EBA cumple un papel relevante como comprador institucional porque permite reunir producción procedente de diferentes comunidades y canalizarla hacia procesos industriales o programas de comercialización. Cuando disminuyen las adquisiciones de un comprador de ese tamaño, los productores deben buscar rápidamente mercados alternativos capaces de absorber volúmenes considerables.

La diversificación comercial puede incluir ventas directas, acuerdos con distribuidores, transformación, certificaciones o diferenciación por origen. Sin embargo, desarrollar esos canales requiere tiempo, recursos, trazabilidad y condiciones sanitarias adecuadas. El análisis sobre los desafíos y oportunidades del mercado apícola destaca precisamente el valor agregado en origen y las exportaciones diferenciadas como opciones para ampliar los ingresos.

El comercio internacional tampoco está libre de tensiones. La reciente disputa por el acceso de la miel del Mercosur al mercado europeo evidencia cómo los cupos, precios y condiciones de acceso pueden alterar las oportunidades de los productores.

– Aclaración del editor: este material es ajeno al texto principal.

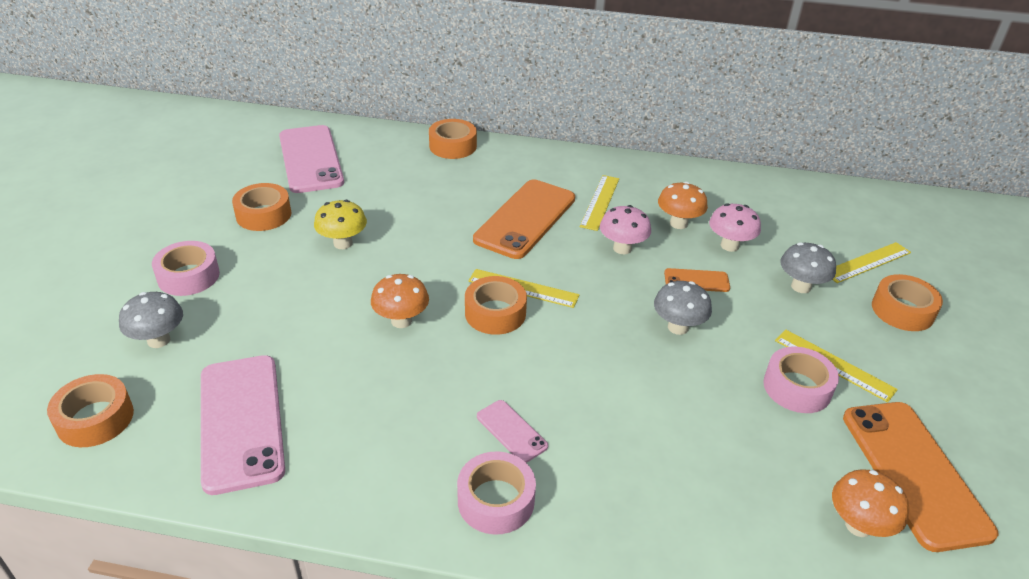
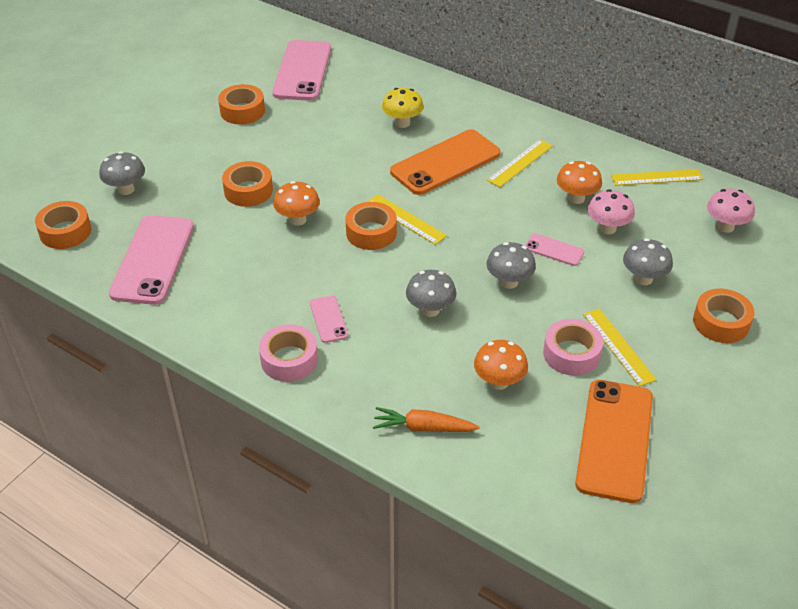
camera: 25 degrees right, 5 degrees up
pink tape [152,241,220,296] -> none
yellow mushroom [314,200,367,249] -> yellow mushroom moved to [382,88,424,128]
orange tape [429,119,477,159] -> orange tape moved to [222,161,273,207]
pink mushroom [600,205,651,254] -> pink mushroom moved to [707,189,755,233]
orange phone [664,268,730,292] -> pink phone [525,233,584,266]
yellow ruler [832,242,911,283] -> yellow ruler moved to [611,169,703,186]
orange mushroom [832,469,909,537] -> orange mushroom moved to [474,340,528,390]
none -> orange carrot [373,407,480,432]
none -> grey mushroom [406,270,457,317]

La crisis comercial amenaza una actividad rural estratégica

La apicultura genera ingresos a partir de la miel y otros productos de la colmena, pero su contribución alcanza también la polinización de cultivos y plantas silvestres. Por eso, la continuidad de los apiarios tiene efectos productivos y ambientales que van más allá de la mercancía acumulada.

La magnitud económica de la actividad puede observarse en países como México, que produjo 60.297 toneladas durante 2025 y mantiene a más de 47.000 productores vinculados al sector. Ese caso muestra el peso de la miel y la protección de los polinizadores en la economía rural.

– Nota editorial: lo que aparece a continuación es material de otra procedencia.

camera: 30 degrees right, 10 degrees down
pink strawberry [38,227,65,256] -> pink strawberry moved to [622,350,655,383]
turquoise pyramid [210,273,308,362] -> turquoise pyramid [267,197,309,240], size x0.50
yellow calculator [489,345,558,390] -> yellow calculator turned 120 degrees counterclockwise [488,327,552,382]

En el Chaco boliviano, el desafío inmediato consiste en transformar el producto ya cosechado en ingresos antes de recibir el siguiente volumen. Sin una solución comercial, la acumulación podría afectar la planificación de nuevas campañas, la capacidad financiera de las familias y la permanencia de productores en la actividad.

Fedapicruz considera urgente restablecer las compras y aclarar los pagos y contratos denunciados. Una respuesta que defina volúmenes, fechas y condiciones permitiría a los apicultores determinar qué parte de la cosecha puede canalizarse mediante EBA y qué cantidad deberá buscar otros compradores.